The story is very straightforward. Career focussed Mitch Albom (Glenn Hazeldine) reunites with his beloved college professor Morrie Schwartz (Daniel Mitchell) once he discoveres Morrie is dying of Motor Neurone Disease (ALS/Lou Gerig’s Disease.) But as with lessons themselves, it’s the journey that matters the most. As both men discuss some of the most difficult and personal questions life has to offer: their relationship strengthens. Mitch is able to better understand the value of life through Morrie’s gradual decline, and re-evaluates his actions and his priorities up until that moment.

This production is beautifully directed by Mark Kilmurray and simply constructed. Elegant design from Brian Nickless and lighting from Peter Neufeld facilitate this neat and intimate duet. Sound designer Daryl Wallis incorporates a wonderful pastiche of soundscape and music to create tension within Mitch’s world.

Most remarkable are the performances which are beautifully balanced by Kilmurray. Daniel Mitchell provides a fun-loving and inspiring Morrie, who is mentally lithe, physically helpless and utterly charming, whilst Glenn Hazeldine is a dedicated and career- focussed Mitch. Hazeldine’s performance portrays a loveable and likeable man, living a demanding life. In the hands of a lesser actor, one could dismiss Mitch as a self centred parasite, but in this case, Hazeldine has crafted a fine performance allowing Mitch to be a good person, in a difficult life and thus he undergoes a believable transformation. The pairing is both delicate and sincere, as Mitch begins to soften under the tutelage of Morrie, it is easy to understand their relationship and what it means to both of them. This is a play about heartfelt searching and

Opportune time to be running (at the beginning of 2009,) when reflection and resolutions are at the forefront of one’s mind, Tuesdays with Morrie is personal exploration at its most entertaining.
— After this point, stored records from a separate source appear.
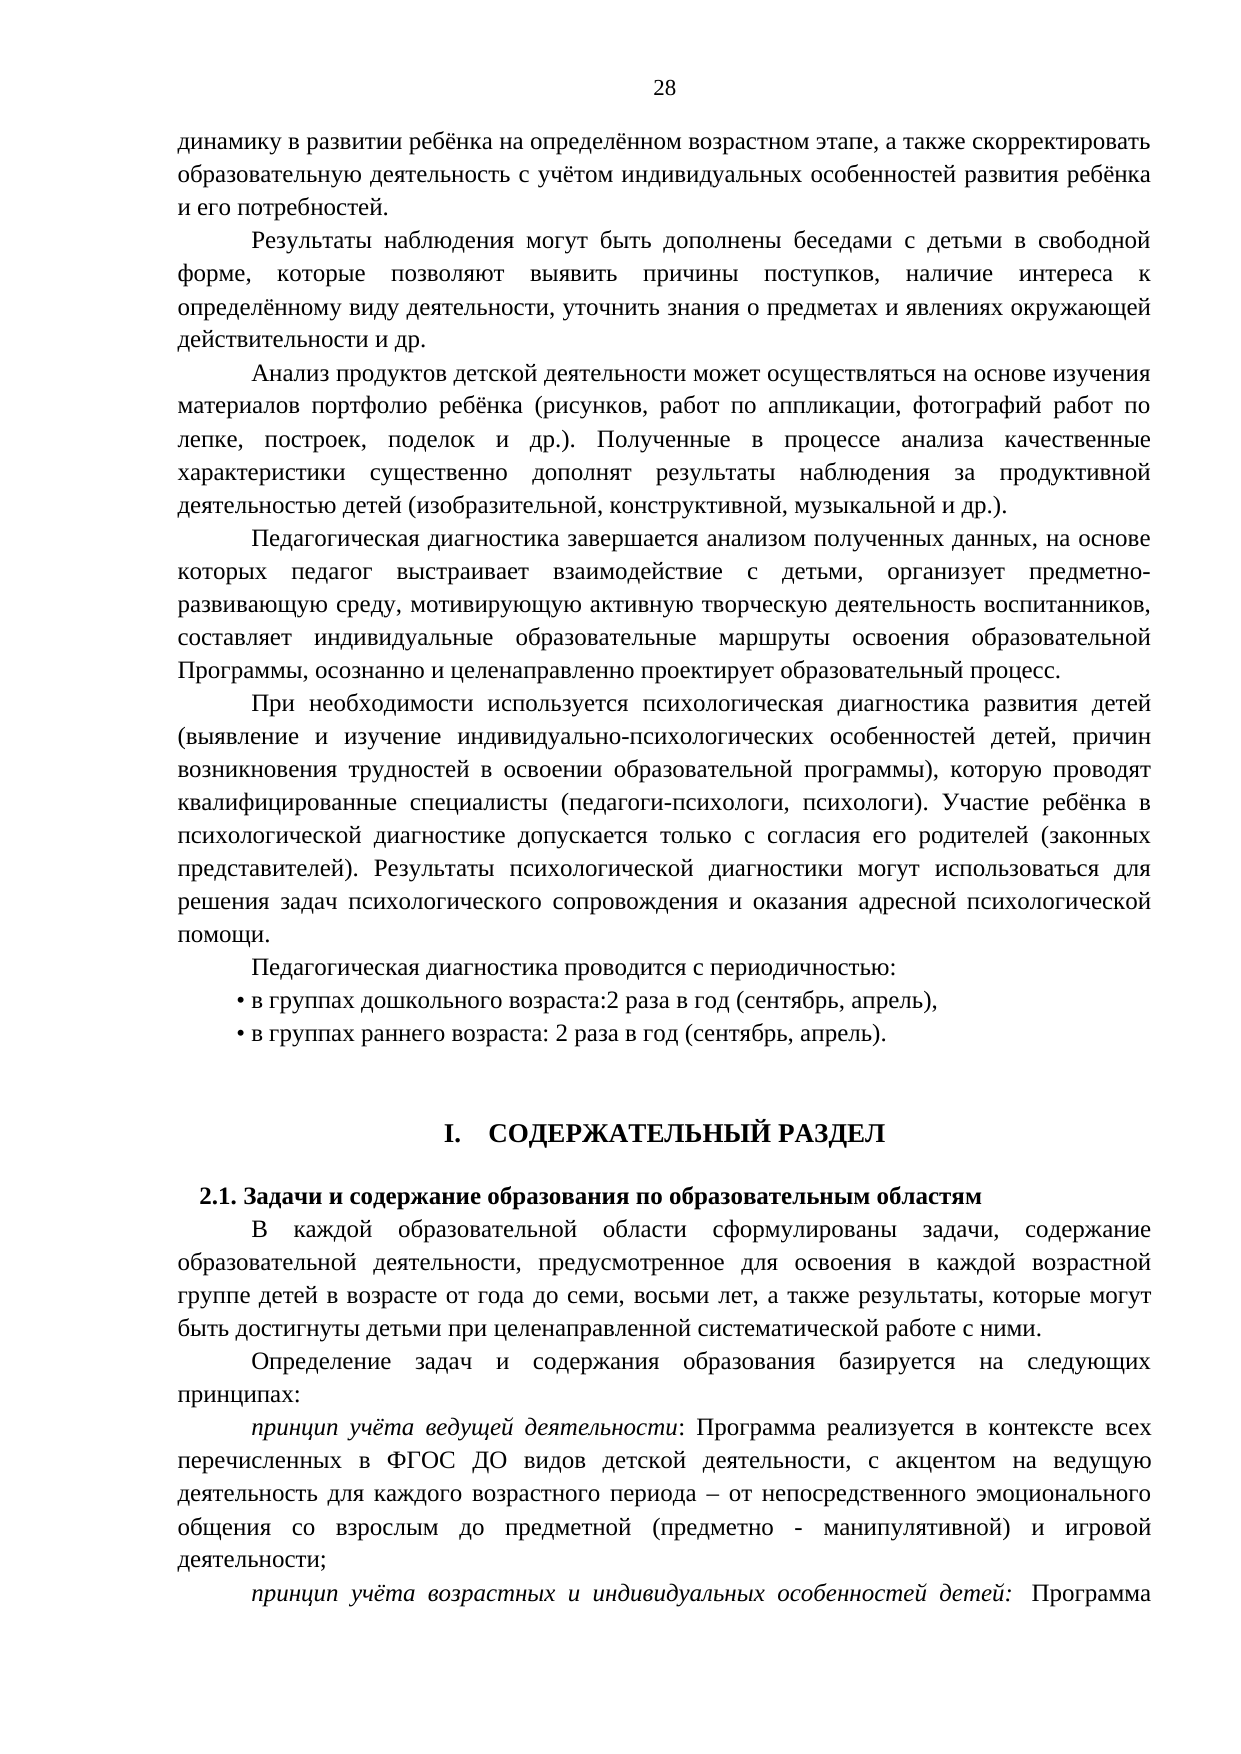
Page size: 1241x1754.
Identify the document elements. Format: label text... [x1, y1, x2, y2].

text Анализ продуктов детской деятельности может осуществляться на основе изучения материалов портфолио ребёнка (рисунков, работ по аппликации, фотографий работ по лепке, построек, поделок и др.). Полученные в процессе анализа качественные характеристики существенно дополнят результаты наблюдения за продуктивной деятельностью детей (изобразительной, конструктивной, музыкальной и др.). [177, 358, 1152, 518]
text Результаты наблюдения могут быть дополнены беседами с детьми в свободной форме, которые позволяют выявить причины поступков, наличие интереса к определённому виду деятельности, уточнить знания о предметах и явлениях окружающей действительности и др. [177, 226, 1152, 353]
text В каждой образовательной области сформулированы задачи, содержание образовательной деятельности, предусмотренное для освоения в каждой возрастной группе детей в возрасте от года до семи, восьми лет, а также результаты, которые могут быть достигнуты детьми при целенаправленной систематической работе с ними. [177, 1214, 1152, 1342]
text • в группах раннего возраста: 2 раза в год (сентябрь, апрель). [177, 1018, 1152, 1047]
list Задачи и содержание образования по образовательным областям [199, 1181, 1152, 1210]
subtitle СОДЕРЖАТЕЛЬНЫЙ РАЗДЕЛ [177, 1117, 1152, 1148]
text Определение задач и содержания образования базируется на следующих принципах: [177, 1346, 1152, 1408]
text принцип учёта ведущей деятельности: Программа реализуется в контексте всех перечисленных в ФГОС ДО видов детской деятельности, с акцентом на ведущую деятельность для каждого возрастного периода – от непосредственного эмоционального общения со взрослым до предметной (предметно - манипулятивной) и игровой деятельности; [177, 1412, 1152, 1573]
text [177, 1578, 1152, 1606]
text • в группах дошкольного возраста:2 раза в год (сентябрь, апрель), [177, 985, 1152, 1014]
text Педагогическая диагностика проводится с периодичностью: [177, 952, 1152, 981]
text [177, 126, 1152, 221]
text Педагогическая диагностика завершается анализом полученных данных, на основе которых педагог выстраивает взаимодействие с детьми, организует предметно-развивающую среду, мотивирующую активную творческую деятельность воспитанников, составляет индивидуальные образовательные маршруты освоения образовательной Программы, осознанно и целенаправленно проектирует образовательный процесс. [177, 523, 1152, 683]
text При необходимости используется психологическая диагностика развития детей (выявление и изучение индивидуально-психологических особенностей детей, причин возникновения трудностей в освоении образовательной программы), которую проводят квалифицированные специалисты (педагоги-психологи, психологи). Участие ребёнка в психологической диагностике допускается только с согласия его родителей (законных представителей). Результаты психологической диагностики могут использоваться для решения задач психологического сопровождения и оказания адресной психологической помощи. [177, 688, 1152, 948]
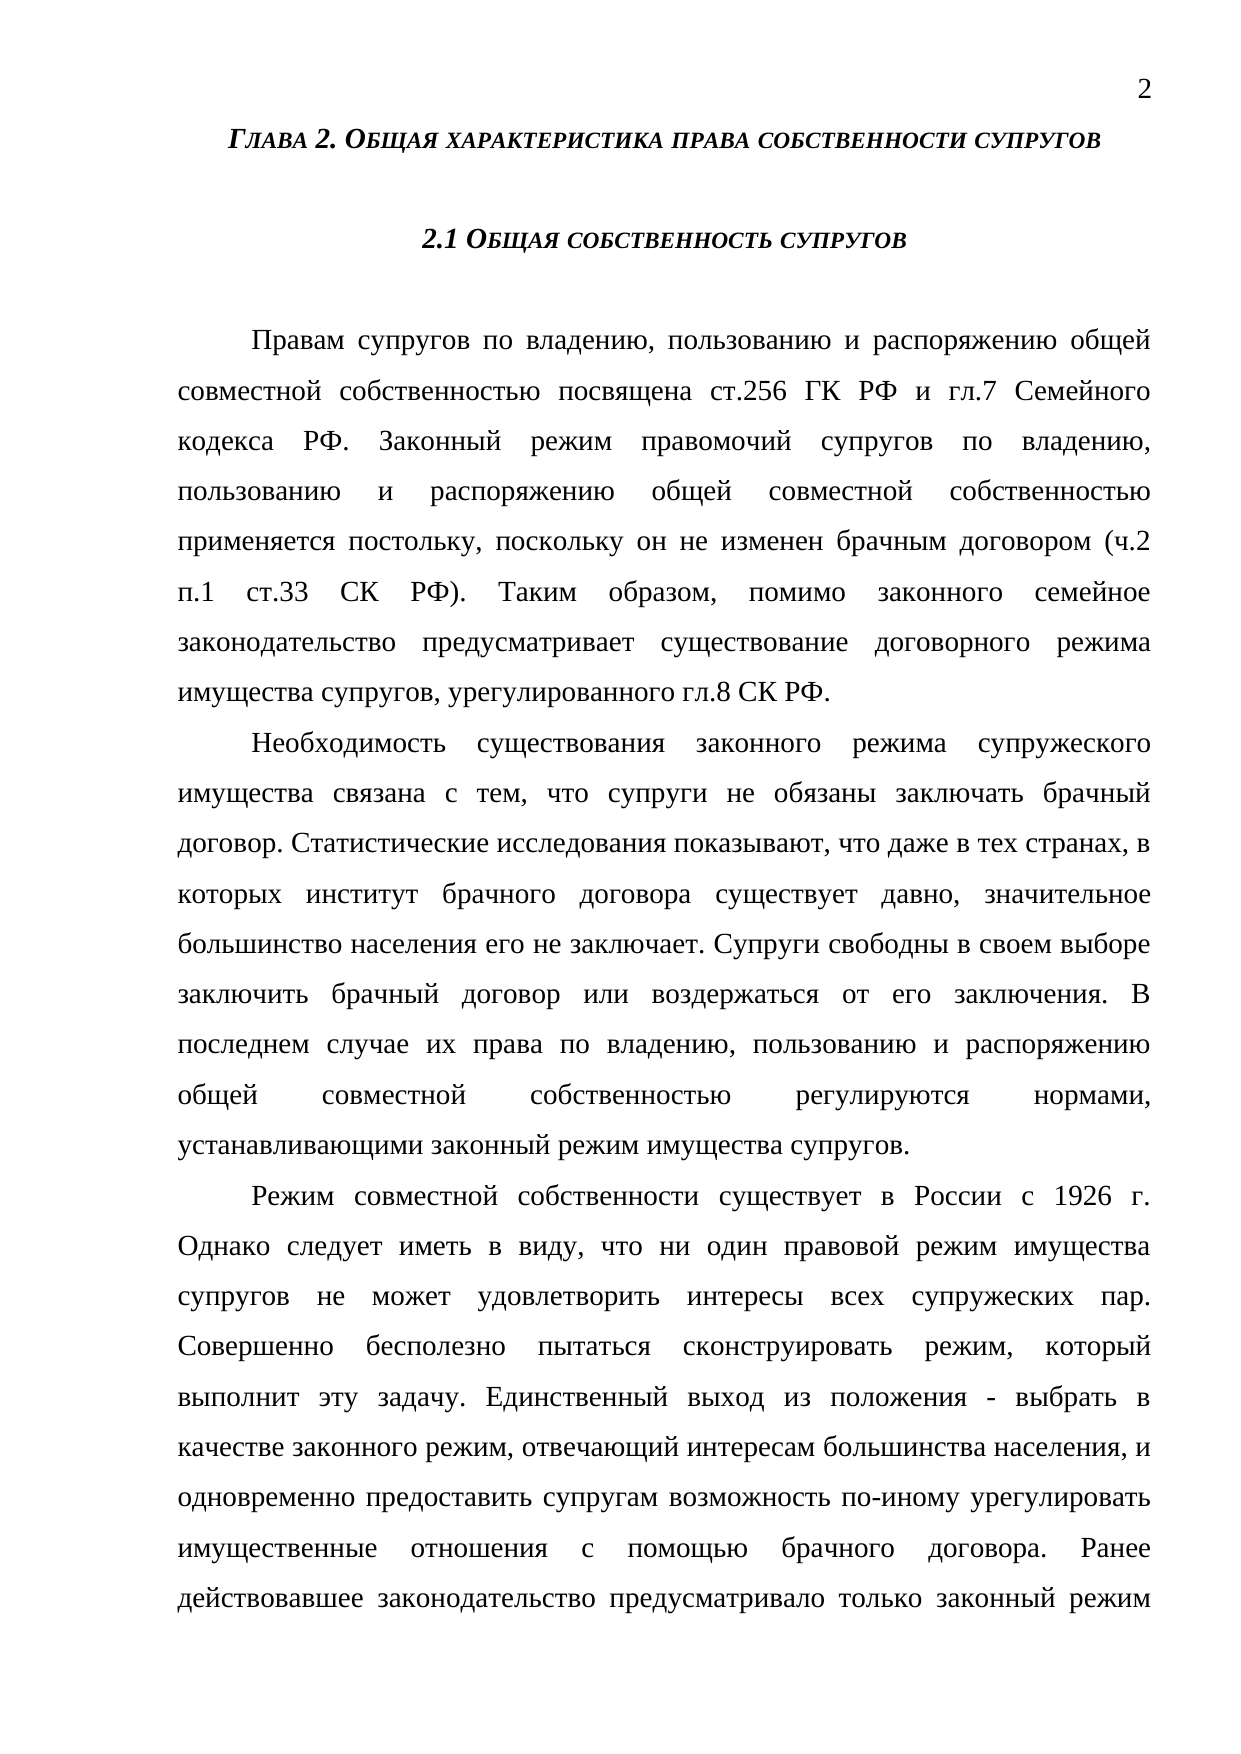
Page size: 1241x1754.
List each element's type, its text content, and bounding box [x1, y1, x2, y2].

subtitle Глава 2. Общая характеристика права собственности супругов [177, 121, 1152, 154]
text Необходимость существования законного режима супружеского имущества связана с тем, что супруги не обязаны заключать брачный договор. Статистические исследования показывают, что даже в тех странах, в которых институт брачного договора существует давно, значительное большинство населения его не заключает. Супруги свободны в своем выборе заключить брачный договор или воздержаться от его заключения. В последнем случае их права по владению, пользованию и распоряжению общей совместной собственностью регулируются нормами, устанавливающими законный режим имущества супругов. [177, 725, 1152, 1161]
text Правам супругов по владению, пользованию и распоряжению общей совместной собственностью посвящена ст.256 ГК РФ и гл.7 Семейного кодекса РФ. Законный режим правомочий супругов по владению, пользованию и распоряжению общей совместной собственностью применяется постольку, поскольку он не изменен брачным договором (ч.2 п.1 ст.33 СК РФ). Таким образом, помимо законного семейное законодательство предусматривает существование договорного режима имущества супругов, урегулированного гл.8 СК РФ. [177, 322, 1152, 708]
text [177, 1178, 1152, 1614]
subtitle 2.1 Общая собственность супругов [177, 222, 1152, 255]
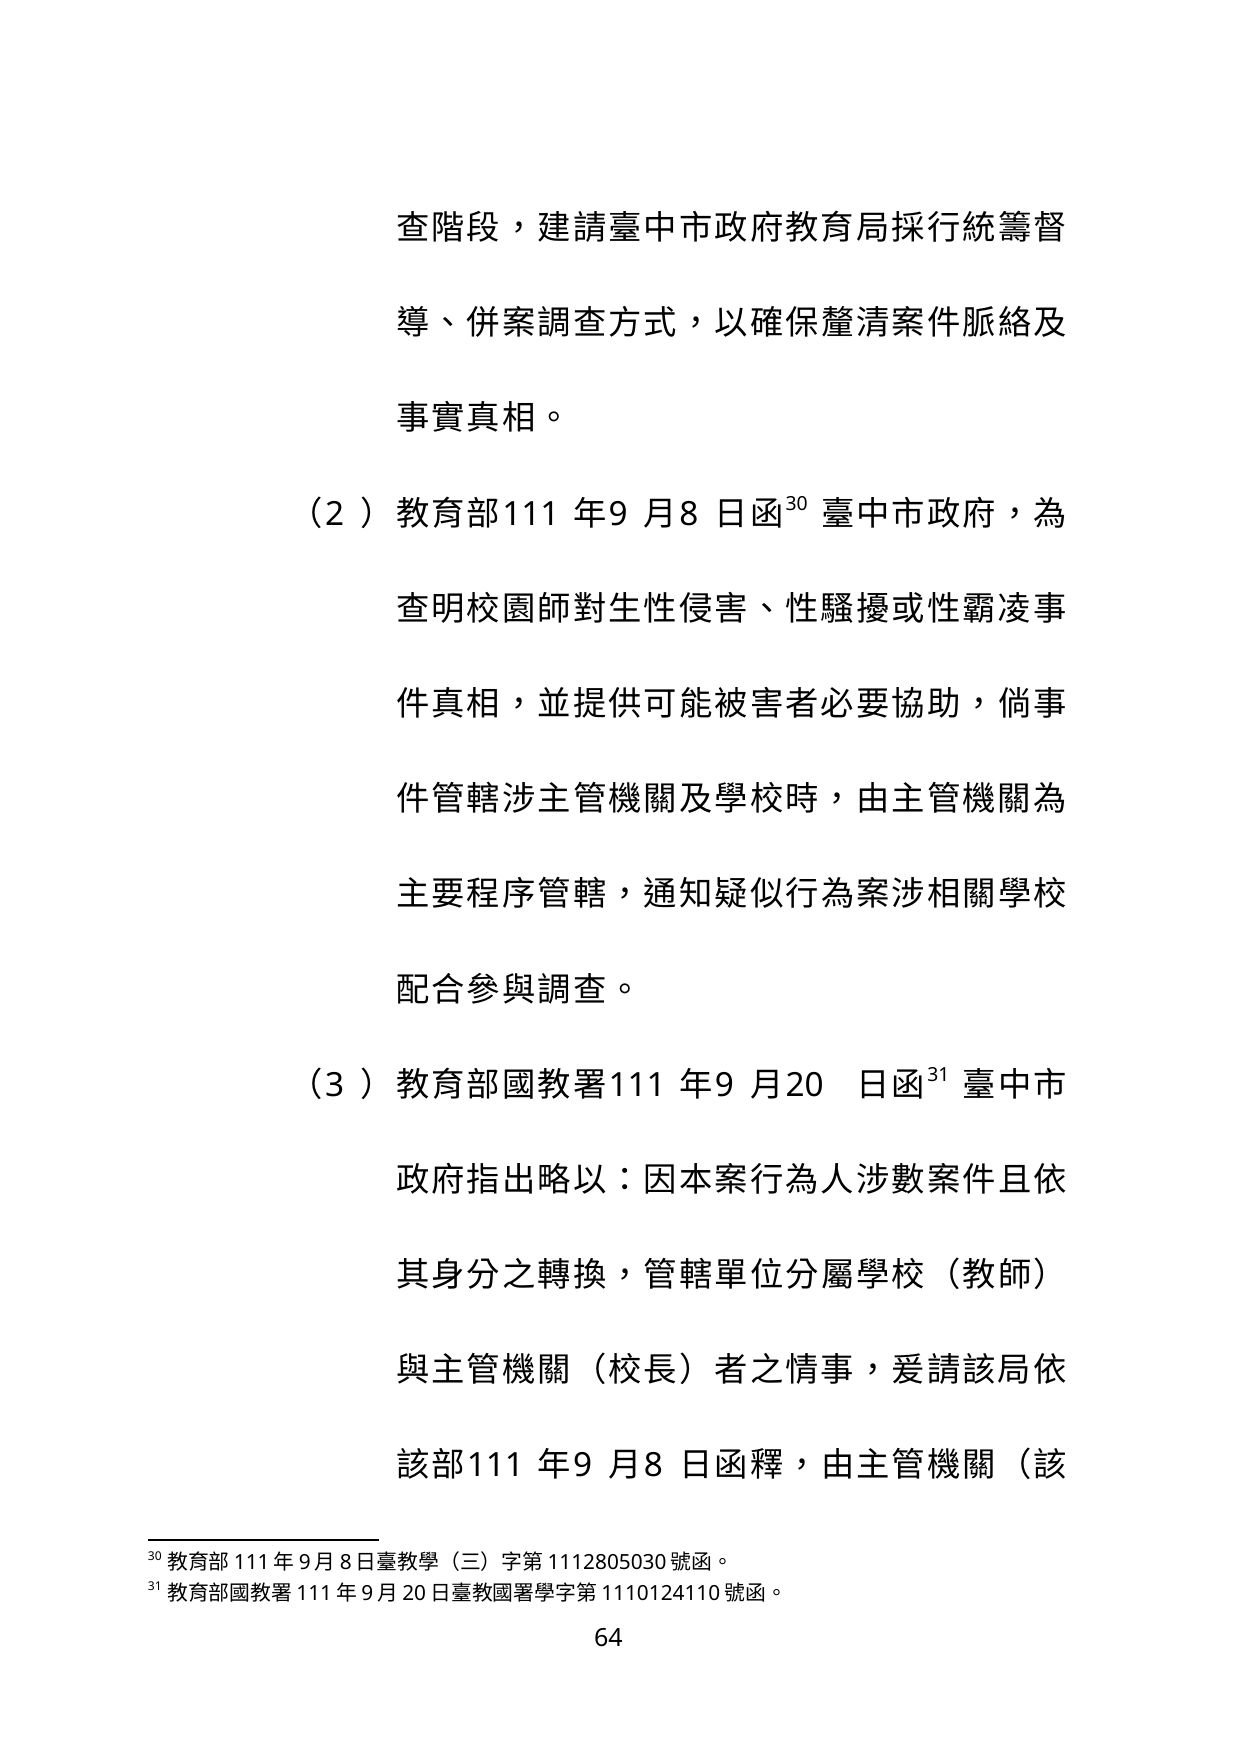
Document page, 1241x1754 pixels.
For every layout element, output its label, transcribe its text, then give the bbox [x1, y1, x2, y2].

subtitle 教育部國教署111年9月20日函臺中市政府指出略以：因本案行為人涉數案件且依其身分之轉換，管轄單位分屬學校（教師）與主管機關（校長）者之情事，爰請該局依該部111年9月8日函釋，由主管機關（該府性平會）為主要程序管轄，通知疑似行為人案涉學校配合調查辦理，並於111年9月28日函報該部國教署辦理情形。 [272, 1034, 1069, 1510]
subtitle 教育部111年9月8日函臺中市政府，為查明校園師對生性侵害、性騷擾或性霸凌事件真相，並提供可能被害者必要協助，倘事件管轄涉主管機關及學校時，由主管機關為主要程序管轄，通知疑似行為案涉相關學校配合參與調查。 [272, 463, 1069, 1034]
subtitle 教育部111年8月30日函發臺中市政府指出，因本案另新增疑似被害人提出檢舉，審酌行為人身分、權力地位，且本案尚處調查階段，建請臺中市政府教育局採行統籌督導、併案調查方式，以確保釐清案件脈絡及事實真相。 [272, 177, 1069, 463]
If we are to understand Morrie’s observation: “The culture we have does not make people feel good about themselves. And you have to be strong enough to say if the culture doesn’t work, don’t buy it.” Conversely when the culture does make us feel good about ourselves we should buy it, and by that I mean: buy a ticket, take a friend (and a box of tissues) and start the year with an enriching experience.

Despite the inevitable ending and sobering topic Ensemble Theatre’s production of Tuesdays with Morrie is a surprisingly funny and tender play… full of quick one liners and insightful banter… and I may be finally opening that neglected gift on my bookshelf.